After riding on a wave of unprecedented liquidity through the first half of the year 2017, India’s bond market has been grappling fiscal slippages and faster-than-expected rise in UST yields, which Singapore-based DBS Bank said will continue to remain challenging. However, some value might emerge after the sharp sell-off over the past six months, it added.
The benchmark 10-year government bonds inched up last week, marking the first consecutive weekly gains since November 2017. However, in addition to renewed supply pressure into FY19 domestically, developed market yields are likely to rise further. “Under these circumstances, IN gov yields are still likely to face upward pressure. However, we think that the bulk of the selloff may be behind us and yield increases are likely to be more modest going forward,” DBS said in a note.

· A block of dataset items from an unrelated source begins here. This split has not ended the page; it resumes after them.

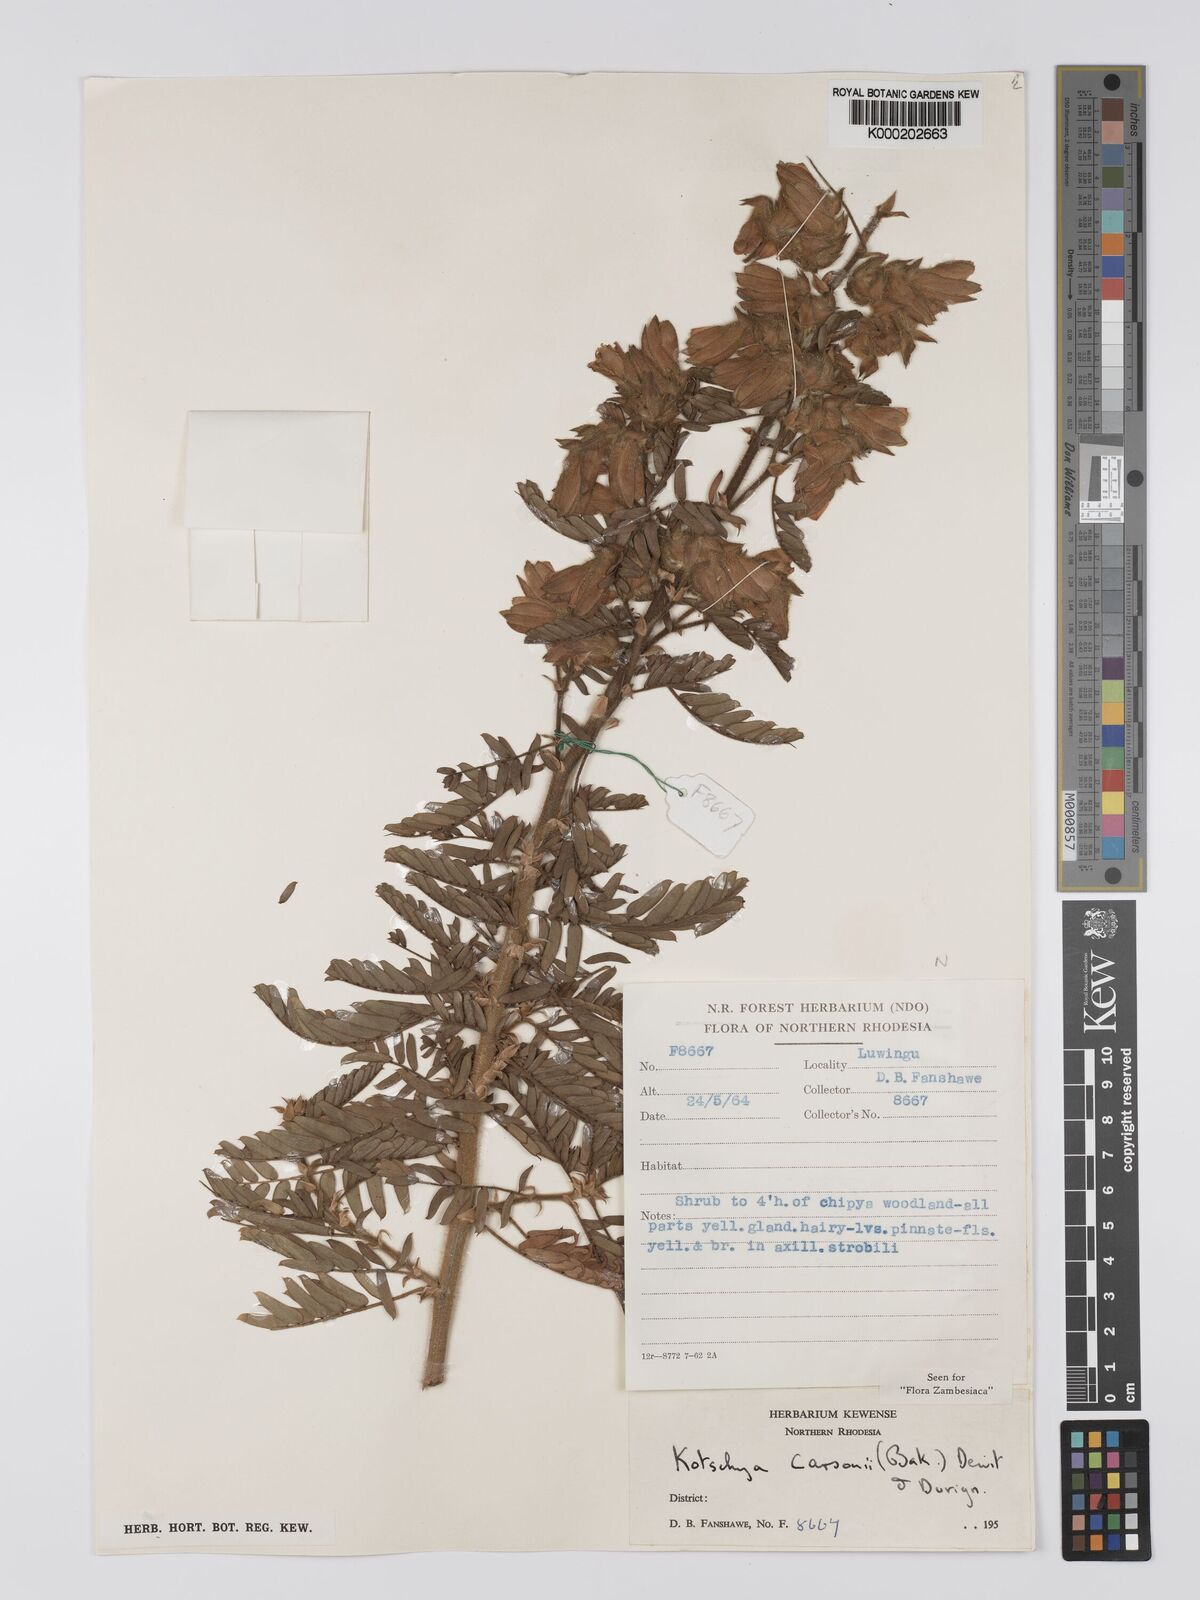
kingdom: Plantae
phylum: Tracheophyta
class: Magnoliopsida
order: Fabales
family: Fabaceae
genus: Kotschya
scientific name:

There were four major reasons that led to temporary relief last week:
Lower Inflation: The CPI inflation in the month of February eased sharply to a four-month low of 4.4% from 5.1% in January and the likelihood of a softer March print has lowered the need for a tighter policy bias in April.
Liquidity injections: The Reserve Bank of India announced the auction of four Variable Rate Term Repo in addition to regular auctions to provide liquidity support of Rs 1 lakh crore to the banks during March 2018. It has provided relief in midst of a supply overhang.
Debt FPIs: There is a speculation is that the new framework for debt FPIs (Foreign Portfolio Investors) due in April might raise the G-Sec investment limit to 6-8% of outstanding issuance, from 5% currently.
Consolidating 10Y US yields: After the rapid pace of sell-off in the first two months of the year, longer-term 10Y US yields are consolidating. While a 25 basis point rate hike is factored in, US Fed’s assessment of the economy’s growth and inflation trends will be watched with interest.